As promised, President Donald Trump oversaw the release of thousands of pages of documents related to the 1963 assassination of President John F. Kennedy. Available now on the National Archive website, interested parties can inspect papers, reports, and interviews. Whether there is a proverbial “smoking gun” is very much in the eye of the beholder.
Casting a Wide Net
The roughly 63,000 pages (spread across more than 2,000 PDFs) are mostly documents that have previously been made public but with many of the redactions withdrawn. Researchers will spend months – if not years – completing the wider picture of the events in Dallas, Texas, and the subsequent investigations that ran well into the 1970s.
Some of the more eye-catching documents include:
The President’s Intelligence Checklist: This is the first summation received by President Lyndon Baines Johnson on November 23, 1963, just one day after JFK was assassinated. As Just the News reports:
“The document marked ‘Top Secret’ and issued by the CIA is similar to what is now known as the Presidential Daily Briefing. The threats to the U.S. detailed by the CIA at the time related almost exclusively to the threat posed by the Soviet Union.”
Deposition of William C. Sturbitts: In 1975, speaking to the Rockefeller Commission, CIA operative Sturbitts claimed that in either October or November 1963, he had overheard agency discussions on plots to assassinate Cuban leader Fidel Castro. The alleged plot involved a disgruntled Cuban military member.
He said, “I had overheard that discussions were going on with a member of Castro’s military but that he wanted … some Belgian rifles and a telescopic sight.” “I know that subsequent to that time [Desmond] Fitzgerald [head of the Cuban Operations Group] met with him again and as I recall as the personal representative of the Attorney General, Bobby Kennedy,” Sturbitts related.

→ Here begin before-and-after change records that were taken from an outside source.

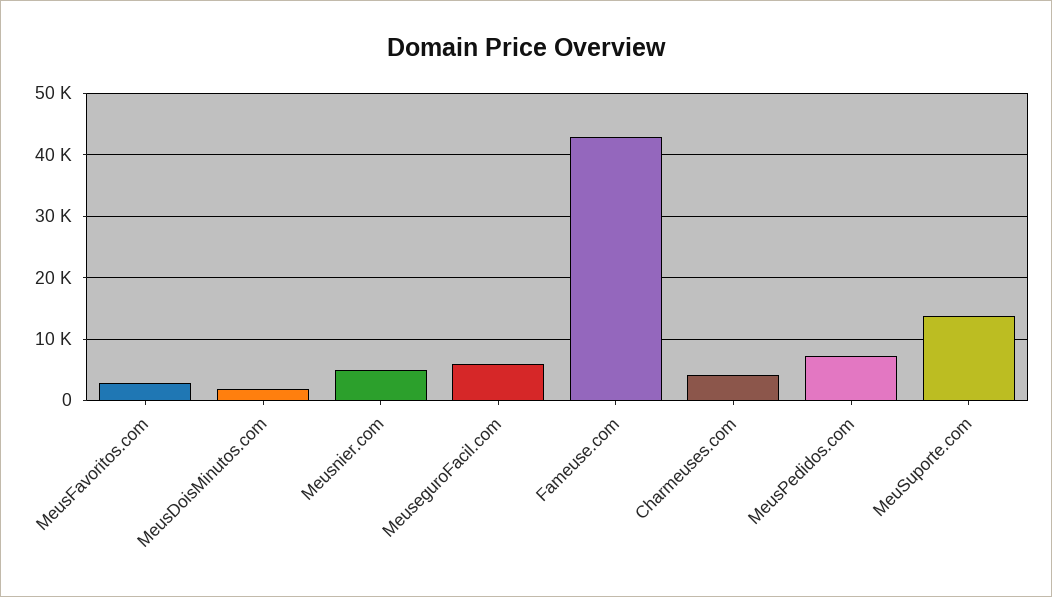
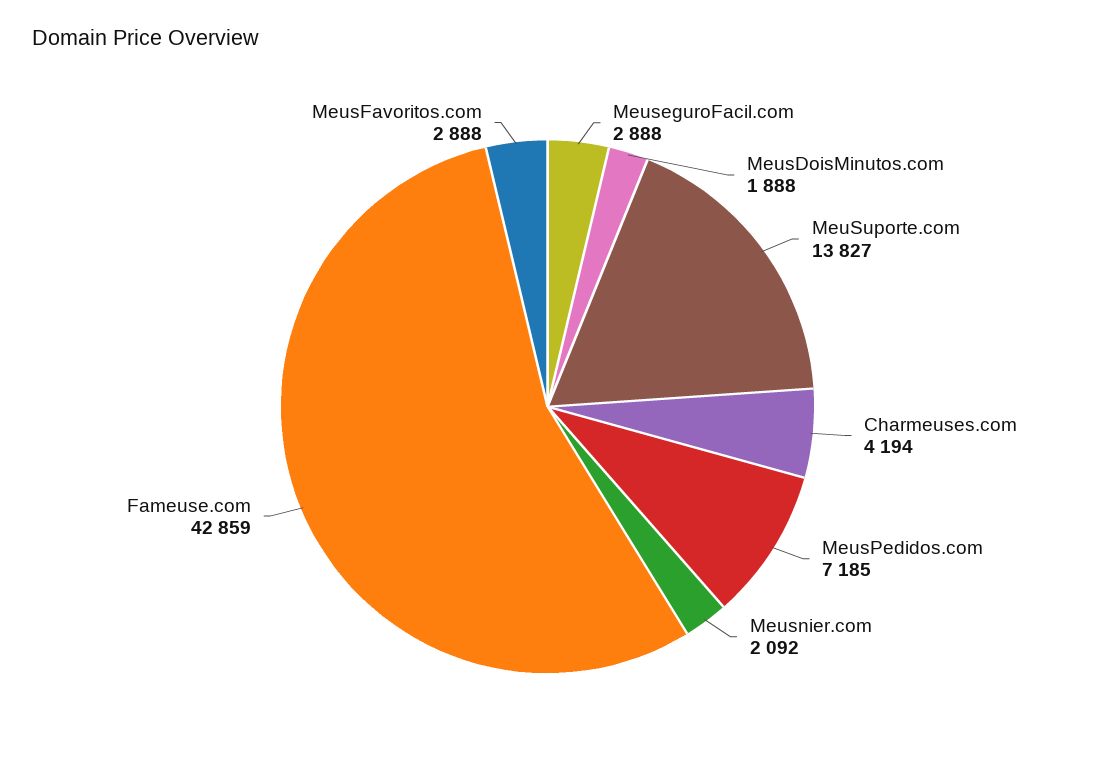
  {
    "MeusFavoritos.com": 2888,
    "MeusDoisMinutos.com": 1888,
-   "Meusnier.com": 5000,
+   "Meusnier.com": 2092,
-   "MeuseguroFacil.com": 6000,
+   "MeuseguroFacil.com": 2888,
    "Fameuse.com": 42859,
    "Charmeuses.com": 4194,
    "MeusPedidos.com": 7185,
    "MeuSuporte.com": 13827
  }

The internet is currently filled with amateur (and some professional) researchers claiming to have unearthed something new. However, it turned out that many such “discoveries” had been released in prior batches. This does not mean yesterday’s tranche lacks value but that it will take time to ascertain whether something might add to the mosaic.
Transparency
Director of National Intelligence Tulsi Gabbard – who oversaw the release – wrote on her X account, “President Trump is ushering in a new era of maximum transparency. Today, per his direction, previously redacted JFK Assassination Files are being released to the public with no redactions. Promises made, promises kept.”
As cult punk band The Jam sang in 1980, “The public gets what the public wants.” Six decades in the making, and the new president has delivered on his promise of transparency. After four years of Joe Biden limiting his availability to the press, Trump’s willingness to take questions and engage with the media is more than refreshing. It is establishing a benchmark for the level of transparency the American public demands from their elected representatives.

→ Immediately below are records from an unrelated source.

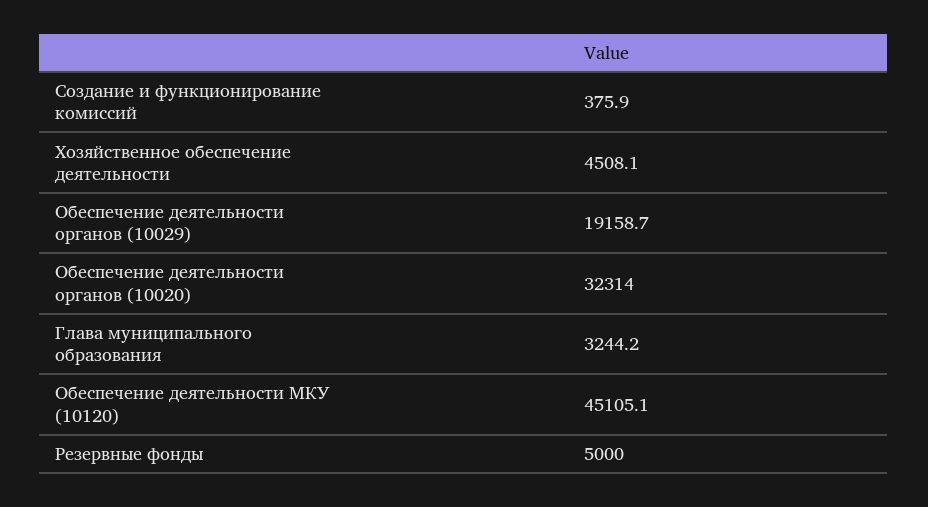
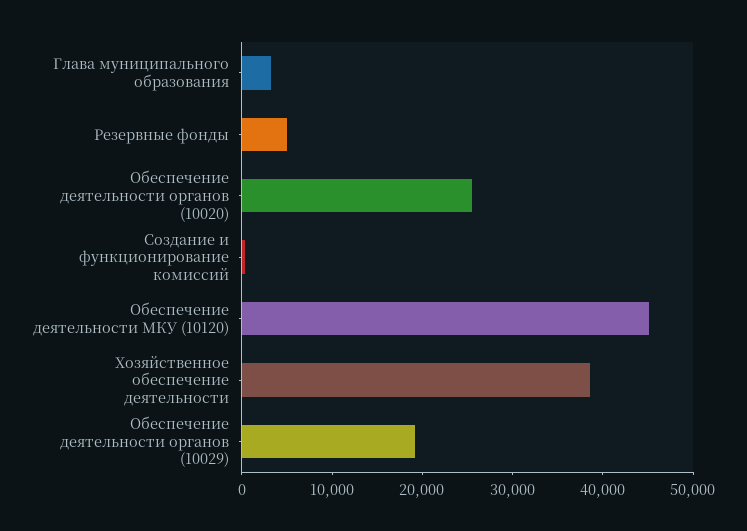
  {
    "Создание и функционирование комиссий": 375.9,
-   "Хозяйственное обеспечение деятельности": 4508.1,
+   "Хозяйственное обеспечение деятельности": 38000,
    "Обеспечение деятельности органов (10029)": 19158.7,
-   "Обеспечение деятельности органов (10020)": 32314,
+   "Обеспечение деятельности органов (10020)": 26000,
    "Глава муниципального образования": 3244.2,
    "Обеспечение деятельности МКУ (10120)": 45105.1,
    "Резервные фонды": 5000
  }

The release of the JFK files seems in line with this “new dawn” effort of open governance. Back in 2021, speaking with The New York Times, Trump explained his rationale for a further release. He said he largely agreed with the Warren Commission’s findings that Lee Harvey Oswald was responsible for the assassination and that “when you have something that’s so sacredly secret, it really makes it sound very bad. I think they maybe got it right, probably got it right. Let people examine it.”
JFK and the Historical Pivot Point
Jefferson Morley, VP of the Mary Ferrell Foundation – named after a Dallas secretary who was one of the earliest researchers into the JFK assassination – said making the documents public was “an encouraging start.” The foundation’s president, Rex Bradford, explained:
“Every time they do this, people discover interesting things that fill out the story … The saga of the Kennedy assassination is one revelation after another revelation. It’s an unpeeling of history at the height of the Cold War and, for that reason alone, it’s interesting, even apart from the assassination.”

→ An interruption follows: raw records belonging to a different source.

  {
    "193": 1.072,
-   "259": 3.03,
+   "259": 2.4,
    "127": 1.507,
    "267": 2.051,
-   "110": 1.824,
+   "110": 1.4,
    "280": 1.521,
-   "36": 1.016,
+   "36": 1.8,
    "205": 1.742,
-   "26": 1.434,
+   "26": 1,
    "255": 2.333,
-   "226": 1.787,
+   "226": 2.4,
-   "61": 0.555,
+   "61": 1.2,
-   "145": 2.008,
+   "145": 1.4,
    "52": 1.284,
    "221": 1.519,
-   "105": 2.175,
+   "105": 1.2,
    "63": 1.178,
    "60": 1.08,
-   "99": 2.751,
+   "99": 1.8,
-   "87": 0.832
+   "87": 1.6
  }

Indeed, the further revelations seem to add more layers to the event that many say destroyed the innocence of the nation. And yet, the subsequent obsession with truth-seeking has captivated generation after generation of Americans and, in many ways, has set the bar for skepticism in government.
The assassination of President John F. Kennedy in Dallas, Texas, on November 22, 1963, was a pivotal moment in the country’s history. No matter how much new information about the actors involved is revealed, nothing will change the tragic event’s importance to the American psyche.